Start of Excerpted passage

Azerbaijan Top League
- Season: 2001–02
- Champions: -
- Champions League: -
- UEFA Cup: -
- Top goalscorer: Kanan Karimov Dmitri Kudinov (14)

= 2001–02 Azerbaijan Top League =

Annual soccer tournament

The 2001–02 Azerbaijan Top League was contested by twelve clubs. In the 2nd round of the Championship, the championship was suspended due to the conflict between the clubs and the AFFA and clubs were not allowed to the European club tournaments.

The clubs, which had stopped racing, continued their championship with the initiative of the Organizing Committee. But that part of the history, like the "alternative championship," remained unofficially. Because AFFA, UEFA and FIFA did not recognize these results.

End of Excerpted passage

Instructions:
1/ From the 2001–02 Azerbaijan Top League article, copy word for word the part between "Annual soccer tournament" and "European club tournaments.", inclusive.
2/ Translate this sentence from the 2001–02 Azerbaijan Top League article into Spanish: "The 2001–02 Azerbaijan Top League was contested by twelve clubs."
3/ According to the 2001–02 Azerbaijan Top League article, which bodies did not recognize the results of the "alternative championship"?

Start of Records provided

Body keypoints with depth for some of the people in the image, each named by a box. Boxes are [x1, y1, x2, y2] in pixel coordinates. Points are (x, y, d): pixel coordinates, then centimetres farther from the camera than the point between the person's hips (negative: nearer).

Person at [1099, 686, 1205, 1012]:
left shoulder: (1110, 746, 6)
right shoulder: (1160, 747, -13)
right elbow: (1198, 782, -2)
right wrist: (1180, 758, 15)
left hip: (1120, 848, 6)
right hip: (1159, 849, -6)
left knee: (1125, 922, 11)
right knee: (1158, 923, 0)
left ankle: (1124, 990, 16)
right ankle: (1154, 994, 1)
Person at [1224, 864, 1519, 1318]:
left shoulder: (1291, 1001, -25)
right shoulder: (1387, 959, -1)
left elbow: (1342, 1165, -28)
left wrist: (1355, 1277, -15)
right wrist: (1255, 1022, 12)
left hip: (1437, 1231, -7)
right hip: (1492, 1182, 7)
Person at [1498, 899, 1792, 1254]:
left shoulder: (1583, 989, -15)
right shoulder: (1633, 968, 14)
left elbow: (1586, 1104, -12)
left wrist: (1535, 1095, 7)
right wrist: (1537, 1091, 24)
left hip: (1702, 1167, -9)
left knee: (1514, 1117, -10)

End of Records provided

Response list:
1/
Annual soccer tournament

The 2001–02 Azerbaijan Top League was contested by twelve clubs. In the 2nd round of the Championship, the championship was suspended due to the conflict between the clubs and the AFFA and clubs were not allowed to the European club tournaments.

2/ La Liga Superior de Azerbaiyán 2001–02 fue disputada por doce clubes.

3/ AFFA, UEFA and FIFA.